By contrast, middle-class Americans remain further behind because whatever wealth they have is derived mainly from home equity. Home prices have only partially recovered from the housing bust. In the first quarter of this year, 18.8 percent of homeowners with a mortgage still owed more on their homes than they were worth, according to real estate data provider Zillow. An additional 18.1 percent have so little equity that it wouldn't be enough to cover closing costs and make a down payment, Zillow calculates.
Fewer Americans even own homes: The home ownership rate fell to 64.8 percent in the first quarter of this year from a peak of 69.2 percent in 2004.
The University of Michigan study found that households at all levels lost wealth during the recession and that not even the top 5 percent have fully regained it.

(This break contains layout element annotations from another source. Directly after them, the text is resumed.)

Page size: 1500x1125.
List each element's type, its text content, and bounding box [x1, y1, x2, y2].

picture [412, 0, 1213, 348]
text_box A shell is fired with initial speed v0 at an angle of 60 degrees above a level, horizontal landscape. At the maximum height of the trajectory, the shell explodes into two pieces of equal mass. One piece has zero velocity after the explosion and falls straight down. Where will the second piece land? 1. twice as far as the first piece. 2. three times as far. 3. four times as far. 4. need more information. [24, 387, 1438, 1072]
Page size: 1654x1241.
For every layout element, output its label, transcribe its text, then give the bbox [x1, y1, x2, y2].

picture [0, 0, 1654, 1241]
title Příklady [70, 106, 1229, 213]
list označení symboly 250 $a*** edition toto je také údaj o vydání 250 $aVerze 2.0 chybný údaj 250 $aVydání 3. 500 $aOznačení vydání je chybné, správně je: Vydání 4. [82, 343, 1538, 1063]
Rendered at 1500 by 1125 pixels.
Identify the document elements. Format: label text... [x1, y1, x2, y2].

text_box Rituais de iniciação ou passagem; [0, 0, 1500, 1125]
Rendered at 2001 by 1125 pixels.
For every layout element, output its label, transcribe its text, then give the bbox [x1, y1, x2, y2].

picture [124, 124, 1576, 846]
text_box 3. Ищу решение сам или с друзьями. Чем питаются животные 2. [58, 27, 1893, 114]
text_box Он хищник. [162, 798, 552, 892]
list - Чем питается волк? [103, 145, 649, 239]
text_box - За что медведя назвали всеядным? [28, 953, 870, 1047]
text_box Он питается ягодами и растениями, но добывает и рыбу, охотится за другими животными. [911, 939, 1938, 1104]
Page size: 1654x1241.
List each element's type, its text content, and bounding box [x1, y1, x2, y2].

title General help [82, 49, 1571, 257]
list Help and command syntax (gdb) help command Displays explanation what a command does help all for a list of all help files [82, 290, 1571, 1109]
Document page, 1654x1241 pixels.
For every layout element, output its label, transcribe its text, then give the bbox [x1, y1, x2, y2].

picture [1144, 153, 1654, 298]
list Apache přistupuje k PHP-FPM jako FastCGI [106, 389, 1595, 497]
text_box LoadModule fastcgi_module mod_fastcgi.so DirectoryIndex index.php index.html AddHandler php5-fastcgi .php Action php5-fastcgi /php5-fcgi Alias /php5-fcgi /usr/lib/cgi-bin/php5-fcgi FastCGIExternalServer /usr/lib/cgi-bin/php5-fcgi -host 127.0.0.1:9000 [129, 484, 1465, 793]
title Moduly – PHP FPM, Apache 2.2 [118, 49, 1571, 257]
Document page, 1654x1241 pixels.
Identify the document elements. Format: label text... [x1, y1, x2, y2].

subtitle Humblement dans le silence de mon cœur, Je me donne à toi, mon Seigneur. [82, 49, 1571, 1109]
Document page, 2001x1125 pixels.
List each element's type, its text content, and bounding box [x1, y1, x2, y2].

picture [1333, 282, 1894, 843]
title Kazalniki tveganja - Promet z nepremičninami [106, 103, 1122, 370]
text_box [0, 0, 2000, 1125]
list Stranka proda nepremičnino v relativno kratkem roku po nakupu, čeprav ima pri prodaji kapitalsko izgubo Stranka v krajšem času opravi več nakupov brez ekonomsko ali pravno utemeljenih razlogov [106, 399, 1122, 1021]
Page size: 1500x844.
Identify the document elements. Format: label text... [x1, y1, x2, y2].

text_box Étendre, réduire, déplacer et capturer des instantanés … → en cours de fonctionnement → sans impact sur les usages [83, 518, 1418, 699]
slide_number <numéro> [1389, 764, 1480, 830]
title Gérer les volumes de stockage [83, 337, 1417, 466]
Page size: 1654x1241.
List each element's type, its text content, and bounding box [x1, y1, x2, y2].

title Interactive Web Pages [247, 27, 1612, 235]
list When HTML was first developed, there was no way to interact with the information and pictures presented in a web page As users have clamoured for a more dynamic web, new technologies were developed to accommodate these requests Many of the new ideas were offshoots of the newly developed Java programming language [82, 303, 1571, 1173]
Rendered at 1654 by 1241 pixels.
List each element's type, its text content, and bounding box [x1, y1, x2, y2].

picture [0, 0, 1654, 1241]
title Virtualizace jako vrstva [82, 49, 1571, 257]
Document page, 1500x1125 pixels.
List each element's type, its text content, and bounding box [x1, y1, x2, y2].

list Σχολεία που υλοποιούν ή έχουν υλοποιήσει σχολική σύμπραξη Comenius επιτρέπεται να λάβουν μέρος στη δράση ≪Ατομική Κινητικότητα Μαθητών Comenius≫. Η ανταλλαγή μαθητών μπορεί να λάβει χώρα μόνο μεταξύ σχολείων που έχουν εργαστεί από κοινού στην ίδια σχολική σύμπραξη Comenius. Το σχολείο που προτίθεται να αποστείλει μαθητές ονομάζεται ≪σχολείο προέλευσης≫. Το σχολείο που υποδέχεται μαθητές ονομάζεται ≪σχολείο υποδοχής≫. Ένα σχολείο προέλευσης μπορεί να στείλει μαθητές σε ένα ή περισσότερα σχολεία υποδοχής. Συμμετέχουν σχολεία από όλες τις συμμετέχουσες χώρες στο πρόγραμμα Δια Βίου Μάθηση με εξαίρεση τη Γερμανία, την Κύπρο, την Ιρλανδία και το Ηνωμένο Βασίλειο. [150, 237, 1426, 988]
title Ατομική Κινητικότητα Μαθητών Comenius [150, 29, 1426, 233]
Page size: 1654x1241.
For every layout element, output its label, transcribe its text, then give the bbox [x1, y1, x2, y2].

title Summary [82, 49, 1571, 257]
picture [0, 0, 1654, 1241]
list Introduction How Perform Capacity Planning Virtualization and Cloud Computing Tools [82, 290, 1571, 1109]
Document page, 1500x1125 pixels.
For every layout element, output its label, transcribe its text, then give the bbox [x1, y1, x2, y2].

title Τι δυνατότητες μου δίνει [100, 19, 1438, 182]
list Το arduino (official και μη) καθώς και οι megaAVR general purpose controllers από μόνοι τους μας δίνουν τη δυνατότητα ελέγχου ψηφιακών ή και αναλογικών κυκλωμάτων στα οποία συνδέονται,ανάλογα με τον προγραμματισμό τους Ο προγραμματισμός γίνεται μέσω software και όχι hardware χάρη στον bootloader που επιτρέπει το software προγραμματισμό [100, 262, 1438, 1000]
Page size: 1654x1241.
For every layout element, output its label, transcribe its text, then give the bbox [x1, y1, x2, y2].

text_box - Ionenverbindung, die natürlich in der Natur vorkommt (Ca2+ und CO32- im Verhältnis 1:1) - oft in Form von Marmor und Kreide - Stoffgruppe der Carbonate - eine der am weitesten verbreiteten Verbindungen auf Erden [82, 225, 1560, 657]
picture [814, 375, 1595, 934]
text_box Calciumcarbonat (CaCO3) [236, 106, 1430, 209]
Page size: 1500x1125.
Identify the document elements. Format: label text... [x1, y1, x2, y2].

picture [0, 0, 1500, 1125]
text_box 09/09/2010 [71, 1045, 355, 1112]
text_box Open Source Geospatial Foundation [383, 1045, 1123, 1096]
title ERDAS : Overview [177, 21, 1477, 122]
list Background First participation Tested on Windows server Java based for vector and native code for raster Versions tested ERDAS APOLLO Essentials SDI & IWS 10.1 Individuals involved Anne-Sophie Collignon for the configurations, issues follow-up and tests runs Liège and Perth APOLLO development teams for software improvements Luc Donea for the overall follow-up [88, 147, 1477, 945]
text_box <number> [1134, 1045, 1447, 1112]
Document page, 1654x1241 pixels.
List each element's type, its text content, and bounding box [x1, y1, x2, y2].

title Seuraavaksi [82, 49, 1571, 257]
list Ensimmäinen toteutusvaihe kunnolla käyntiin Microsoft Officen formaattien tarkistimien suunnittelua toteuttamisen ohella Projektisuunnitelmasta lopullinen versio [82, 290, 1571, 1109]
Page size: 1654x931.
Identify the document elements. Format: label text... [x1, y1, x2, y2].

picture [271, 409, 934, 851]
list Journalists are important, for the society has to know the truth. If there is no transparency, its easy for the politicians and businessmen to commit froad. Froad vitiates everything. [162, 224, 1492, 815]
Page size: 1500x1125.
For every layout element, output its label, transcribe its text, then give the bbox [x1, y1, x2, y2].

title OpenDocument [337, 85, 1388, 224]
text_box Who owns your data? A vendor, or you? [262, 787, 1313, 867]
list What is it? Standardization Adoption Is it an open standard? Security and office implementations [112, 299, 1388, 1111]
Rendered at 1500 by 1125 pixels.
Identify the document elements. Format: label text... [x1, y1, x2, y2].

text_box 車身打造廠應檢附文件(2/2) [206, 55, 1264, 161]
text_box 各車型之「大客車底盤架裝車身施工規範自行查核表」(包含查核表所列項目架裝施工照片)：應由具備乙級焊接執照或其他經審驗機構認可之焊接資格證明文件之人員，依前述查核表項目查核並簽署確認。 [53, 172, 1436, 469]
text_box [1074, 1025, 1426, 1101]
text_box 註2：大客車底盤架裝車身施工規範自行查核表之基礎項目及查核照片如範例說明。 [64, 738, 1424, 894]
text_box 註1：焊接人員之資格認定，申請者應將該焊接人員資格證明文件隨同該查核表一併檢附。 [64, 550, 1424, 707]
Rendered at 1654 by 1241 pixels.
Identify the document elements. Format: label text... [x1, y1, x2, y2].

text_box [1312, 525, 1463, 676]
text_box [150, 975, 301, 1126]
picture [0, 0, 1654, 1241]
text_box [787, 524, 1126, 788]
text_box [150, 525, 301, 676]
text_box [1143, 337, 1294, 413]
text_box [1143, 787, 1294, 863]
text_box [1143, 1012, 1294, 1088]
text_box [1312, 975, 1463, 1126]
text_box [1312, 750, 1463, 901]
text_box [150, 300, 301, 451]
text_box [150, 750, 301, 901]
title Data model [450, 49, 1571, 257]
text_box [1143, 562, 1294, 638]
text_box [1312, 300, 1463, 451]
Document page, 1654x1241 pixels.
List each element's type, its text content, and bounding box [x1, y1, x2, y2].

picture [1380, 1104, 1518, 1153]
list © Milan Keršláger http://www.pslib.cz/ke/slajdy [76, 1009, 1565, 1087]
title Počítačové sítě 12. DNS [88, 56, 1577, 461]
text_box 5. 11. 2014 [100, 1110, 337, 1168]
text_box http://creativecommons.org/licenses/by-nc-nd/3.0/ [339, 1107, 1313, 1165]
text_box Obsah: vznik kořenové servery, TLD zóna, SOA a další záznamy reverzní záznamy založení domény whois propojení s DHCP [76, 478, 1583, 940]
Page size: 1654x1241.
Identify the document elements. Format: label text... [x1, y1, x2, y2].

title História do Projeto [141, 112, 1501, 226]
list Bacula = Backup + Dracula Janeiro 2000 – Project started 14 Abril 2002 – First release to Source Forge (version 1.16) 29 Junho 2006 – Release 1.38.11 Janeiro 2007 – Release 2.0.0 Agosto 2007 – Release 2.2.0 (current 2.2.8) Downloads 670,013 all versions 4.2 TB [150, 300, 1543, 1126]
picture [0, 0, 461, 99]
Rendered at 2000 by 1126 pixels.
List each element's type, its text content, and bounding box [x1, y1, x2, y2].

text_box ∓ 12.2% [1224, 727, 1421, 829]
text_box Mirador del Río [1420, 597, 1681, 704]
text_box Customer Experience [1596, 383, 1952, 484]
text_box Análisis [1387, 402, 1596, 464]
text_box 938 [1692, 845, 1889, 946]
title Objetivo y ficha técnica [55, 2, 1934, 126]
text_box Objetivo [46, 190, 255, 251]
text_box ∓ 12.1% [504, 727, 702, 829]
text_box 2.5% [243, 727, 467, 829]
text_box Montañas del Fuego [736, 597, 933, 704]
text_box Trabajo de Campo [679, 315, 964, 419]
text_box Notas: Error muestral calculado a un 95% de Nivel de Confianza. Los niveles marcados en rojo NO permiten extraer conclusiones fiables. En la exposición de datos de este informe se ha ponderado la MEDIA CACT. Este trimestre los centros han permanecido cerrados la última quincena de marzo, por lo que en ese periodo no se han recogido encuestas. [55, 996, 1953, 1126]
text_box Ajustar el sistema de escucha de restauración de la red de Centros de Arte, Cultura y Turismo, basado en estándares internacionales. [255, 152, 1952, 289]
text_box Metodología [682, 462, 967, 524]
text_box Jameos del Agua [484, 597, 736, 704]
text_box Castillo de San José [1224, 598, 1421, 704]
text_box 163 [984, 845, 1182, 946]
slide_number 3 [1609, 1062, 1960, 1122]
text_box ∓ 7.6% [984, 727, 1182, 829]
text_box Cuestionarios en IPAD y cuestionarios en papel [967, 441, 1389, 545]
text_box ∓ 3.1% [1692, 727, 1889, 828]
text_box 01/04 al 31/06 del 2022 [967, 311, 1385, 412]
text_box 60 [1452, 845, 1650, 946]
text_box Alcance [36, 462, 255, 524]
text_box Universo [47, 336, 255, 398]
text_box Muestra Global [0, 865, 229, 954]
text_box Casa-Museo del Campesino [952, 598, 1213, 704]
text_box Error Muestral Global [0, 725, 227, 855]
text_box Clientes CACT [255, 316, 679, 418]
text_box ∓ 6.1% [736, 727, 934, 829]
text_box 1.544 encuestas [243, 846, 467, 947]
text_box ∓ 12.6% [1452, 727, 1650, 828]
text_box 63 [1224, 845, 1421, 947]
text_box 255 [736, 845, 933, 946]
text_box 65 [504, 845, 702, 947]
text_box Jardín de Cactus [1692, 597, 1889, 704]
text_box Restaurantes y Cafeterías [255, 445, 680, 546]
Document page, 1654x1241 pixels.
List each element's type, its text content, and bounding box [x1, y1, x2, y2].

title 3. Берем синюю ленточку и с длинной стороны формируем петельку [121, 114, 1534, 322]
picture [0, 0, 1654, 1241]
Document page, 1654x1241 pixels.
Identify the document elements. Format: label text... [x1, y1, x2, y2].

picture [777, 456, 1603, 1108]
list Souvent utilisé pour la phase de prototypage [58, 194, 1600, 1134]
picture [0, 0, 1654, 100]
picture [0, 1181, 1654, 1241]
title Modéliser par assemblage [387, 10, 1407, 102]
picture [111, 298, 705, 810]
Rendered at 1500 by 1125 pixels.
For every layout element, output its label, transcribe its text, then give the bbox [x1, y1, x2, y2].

The study suggests one reason consumer spending growth has been weaker since the recession than before: When people feel wealthier, they're more likely to spend. Most Americans may still feel poorer than before the recession and so may still be restraining their spending.
The losses weren't evenly distributed. For the top 5 percent, net worth fell 16 percent from 2007, just before the recession began, through last year. The net worth of the median household fell much further — 43 percent.
The study paints a bleaker picture of U.S. household wealth than do official figures from the Federal Reserve. The Fed's quarterly report on household wealth has concluded that the nation as a whole regained all the wealth it lost from the recession by the first quarter of 2013.
But the Fed report doesn't break out that data for households at different wealth levels. Its overall figures are lifted by big gains among the wealthiest Americans.
Fabian Pfeffer, assistant research professor at the University of Michigan, said the new study might have found less of an overall wealth recovery than the Fed did because its sample size wasn't big enough to fully capture the richest 2 percent of Americans.